> **Questions to answer**
(a) Duplicate the passage of the Darfur post between "Hey, guess what?" and "to another camp.", inclusive.
(b) Condense the paragraph of the Darfur post that opens with "WASHINGTON - The State Department" into a bulleted list that keeps its main facts.

> **Extract provided**
BEGIN

Hey, guess what? The humanitarian crisis in Darfur is still going
on...and it seems the Sudanese government took advantage of the
attention hogging US Election. Refugees were moved out by the Sudanese Army in the middle of the night.
Taking advantage of the fact they'd ejected relief workers from the
region, they mobilized the people and have taken them to another camp.
WASHINGTON - The State Department urged the Sudanese
government Wednesday to arrange for the return of thousands of people
in Darfur who were forcibly removed from a camp where they had taken
refuge. Spokesman Richard Boucher said the post-midnight removal of the
Sudanese violated United Nations principles governing displaced persons
and U.N. Security Council resolutions on Sudan. Boucher also issued an
appeal for the withdrawal of Sudanese forces surrounding some camps for
the displaced in Darfur, and for the Sudanese government to let
humanitarian workers return to the region. "We stand with the
international community in holding the government of Sudan responsible
for the violations, and we request immediate return of all displaced
persons back to the camp at El Geer where they were moved from,"
Boucher said.

END

> **Source material**
BEGIN

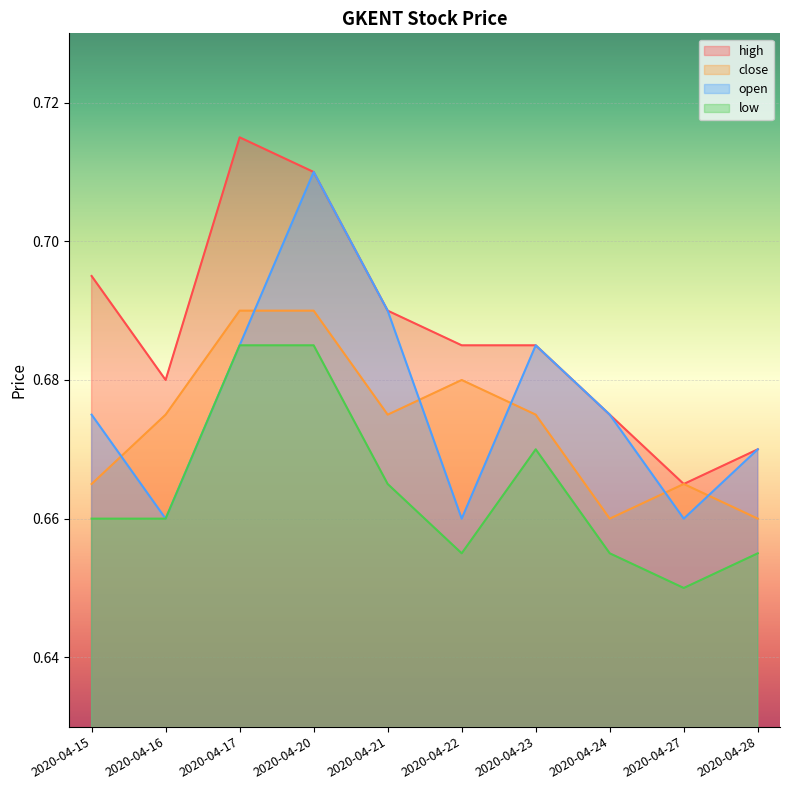

True or false: open and low intersect in this chart.

False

END

> **Written answers**
(a)
Hey, guess what? The humanitarian crisis in Darfur is still going
on...and it seems the Sudanese government took advantage of the
attention hogging US Election. Refugees were moved out by the Sudanese Army in the middle of the night.
Taking advantage of the fact they'd ejected relief workers from the
region, they mobilized the people and have taken them to another camp.

(b)
- On Wednesday, the State Department urged the Sudanese government to arrange the return of thousands of people in Darfur who had been forcibly removed from a camp where they had taken refuge.
- Spokesman Richard Boucher said the post-midnight removal violated United Nations principles on displaced persons and U.N. Security Council resolutions on Sudan.
- He called for the withdrawal of Sudanese forces surrounding some camps for the displaced in Darfur.
- He called for the Sudanese government to let humanitarian workers return to the region.
- He said, "We stand with the international community in holding the government of Sudan responsible for the violations."
- He requested the immediate return of all displaced persons to the camp at El Geer.